Loni Coombs, former prosecutor and author of “You’re Perfect ...” and Other Lies Parents Tell — published by Jay McGraw’s publishing company, Bird Street Books — shares her six tips for effective listening for parents. "If you commit to practicing [these tips] — and it will take commitment — you will get to know your child better, and your child will open up more in the welcoming environment you have provided."



  1. Face Your Children and Maintain Eye Contact while They Are Speaking
    We’re sitting here watching TV, and the kid comes in and wants to talk, and we never even look at him or her. We never give the courtesy of turning our body, saying, "I am listening with my whole body. I’ve turned my whole body to you." Think how much more they feel respected and acknowledged when you put everything aside, and turn and actually face them with your eyes and with your entire body.

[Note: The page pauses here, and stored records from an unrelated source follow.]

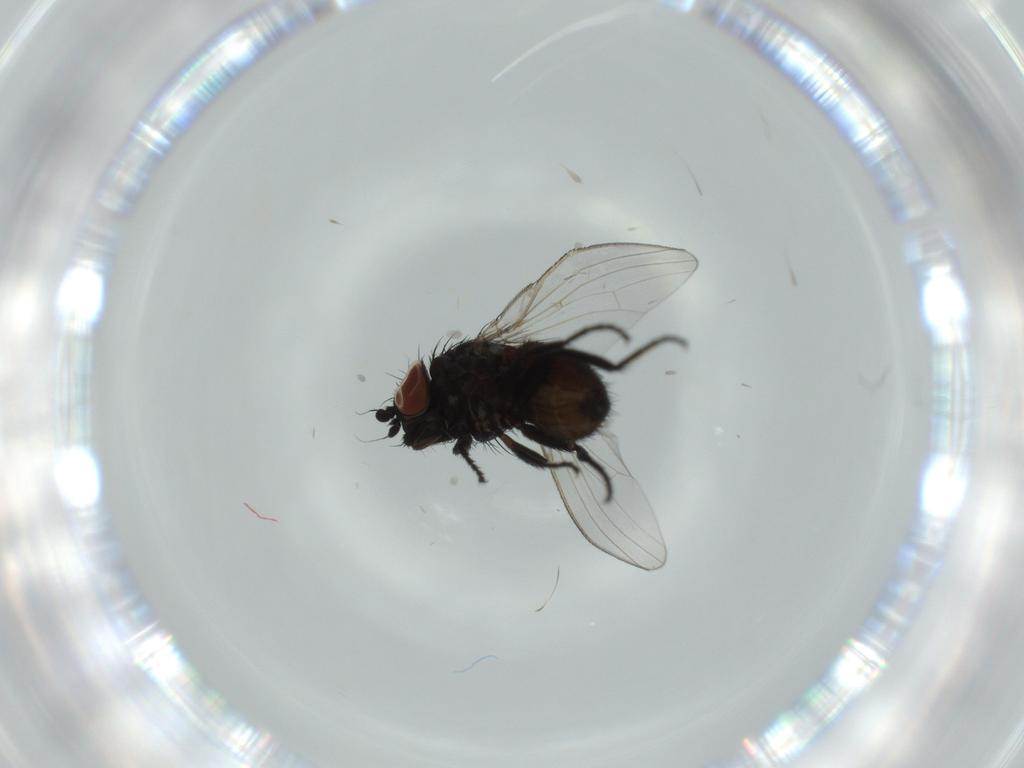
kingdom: Animalia
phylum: Arthropoda
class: Insecta
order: Diptera
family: Milichiidae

  2. When They Want to Talk, Make Sure You’re Available
    This is very critical, because when there is a crisis, if you haven’t been listening to all the little things, then when something big comes along, your child is not going to feel comfortable coming and talking to you at that time, either, because you haven’t developed this habit of listening, being available, when the child wants to talk. You can also boost your child's self-confidence if you stop what you're doing when they want to talk.

  3. Be Aware of Your Tone and Facial Expressions
    Kids are very aware of their parents facial expressions and tone, and they know right away if their parents are distracted, angry or irritated. All they have to do is see one little sign, and the kids will say, "I don’t want to talk." So, really be aware if your tone is short, or you’re frowning or rolling your eyes, because your kids are extremely sensitive to those things. Always remember: eye contact.

  4. Focus on What Your Child is Saying
    Don't get distracted by your child's appearance or what your response is going to be. Listen to your child's spoken and unspoken messages, notice his or her body language and don't worry about the way he or she is speaking — understand what your child is saying. You're listening to try and see the world from his or her vantage point. Also, remain quiet and let your child speak for as long as it takes.

  5. Try Very Hard Not to Get Defensive
    Some of the hardest, yet most important, things for your child to talk about to you may be said as a complaint or an attack. Try and keep quiet and let your child fully express his or her feelings.

  6. Reflect Your Child’s Feelings
    When your child tries to tell you something, really focus on what he or she is trying to express to you in terms of what he or she felt, and then put yourself in that position and reflect back to your child. You can say, ‘What I think you’re saying is you felt this way,’ and describe it. Go back and forth until you are able to describe to your child’s satisfaction his or her feelings and emotions.